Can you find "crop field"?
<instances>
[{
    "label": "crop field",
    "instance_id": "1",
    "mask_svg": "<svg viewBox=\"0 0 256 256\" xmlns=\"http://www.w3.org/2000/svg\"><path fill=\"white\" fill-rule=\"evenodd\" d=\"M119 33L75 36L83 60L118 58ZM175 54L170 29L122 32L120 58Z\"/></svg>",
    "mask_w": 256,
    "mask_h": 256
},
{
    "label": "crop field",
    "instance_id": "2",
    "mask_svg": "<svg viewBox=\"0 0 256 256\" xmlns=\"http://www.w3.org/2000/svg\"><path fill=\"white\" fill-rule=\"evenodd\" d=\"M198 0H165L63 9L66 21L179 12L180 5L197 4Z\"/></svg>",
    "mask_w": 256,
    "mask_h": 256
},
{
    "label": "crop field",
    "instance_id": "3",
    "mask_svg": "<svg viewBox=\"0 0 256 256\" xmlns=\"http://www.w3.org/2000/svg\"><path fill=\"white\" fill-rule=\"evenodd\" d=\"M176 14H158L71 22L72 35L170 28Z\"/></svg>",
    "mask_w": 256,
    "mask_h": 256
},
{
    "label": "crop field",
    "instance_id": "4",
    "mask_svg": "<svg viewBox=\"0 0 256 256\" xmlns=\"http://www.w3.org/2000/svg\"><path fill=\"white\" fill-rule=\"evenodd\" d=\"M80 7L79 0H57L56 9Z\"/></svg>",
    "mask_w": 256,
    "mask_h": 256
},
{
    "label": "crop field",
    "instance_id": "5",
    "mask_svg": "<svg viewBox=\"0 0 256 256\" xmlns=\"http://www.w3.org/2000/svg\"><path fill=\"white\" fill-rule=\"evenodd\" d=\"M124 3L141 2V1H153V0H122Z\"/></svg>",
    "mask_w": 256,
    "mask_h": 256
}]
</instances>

━━━

**What the task requires**
Rewrite the material above as a numbered list with one line per item, leaving out any blank lines.

**The output**
1. Can you find "crop field"?
2. <instances>
3. [{
4.     "label": "crop field",
5.     "instance_id": "1",
6.     "mask_svg": "<svg viewBox=\"0 0 256 256\" xmlns=\"http://www.w3.org/2000/svg\"><path fill=\"white\" fill-rule=\"evenodd\" d=\"M119 33L75 36L83 60L118 58ZM175 54L170 29L122 32L120 58Z\"/></svg>",
7.     "mask_w": 256,
8.     "mask_h": 256
9. },
10. {
11.     "label": "crop field",
12.     "instance_id": "2",
13.     "mask_svg": "<svg viewBox=\"0 0 256 256\" xmlns=\"http://www.w3.org/2000/svg\"><path fill=\"white\" fill-rule=\"evenodd\" d=\"M198 0H165L63 9L66 21L179 12L180 5L197 4Z\"/></svg>",
14.     "mask_w": 256,
15.     "mask_h": 256
16. },
17. {
18.     "label": "crop field",
19.     "instance_id": "3",
20.     "mask_svg": "<svg viewBox=\"0 0 256 256\" xmlns=\"http://www.w3.org/2000/svg\"><path fill=\"white\" fill-rule=\"evenodd\" d=\"M176 14H158L71 22L72 35L170 28Z\"/></svg>",
21.     "mask_w": 256,
22.     "mask_h": 256
23. },
24. {
25.     "label": "crop field",
26.     "instance_id": "4",
27.     "mask_svg": "<svg viewBox=\"0 0 256 256\" xmlns=\"http://www.w3.org/2000/svg\"><path fill=\"white\" fill-rule=\"evenodd\" d=\"M80 7L79 0H57L56 9Z\"/></svg>",
28.     "mask_w": 256,
29.     "mask_h": 256
30. },
31. {
32.     "label": "crop field",
33.     "instance_id": "5",
34.     "mask_svg": "<svg viewBox=\"0 0 256 256\" xmlns=\"http://www.w3.org/2000/svg\"><path fill=\"white\" fill-rule=\"evenodd\" d=\"M124 3L141 2V1H153V0H122Z\"/></svg>",
35.     "mask_w": 256,
36.     "mask_h": 256
37. }]
38. </instances>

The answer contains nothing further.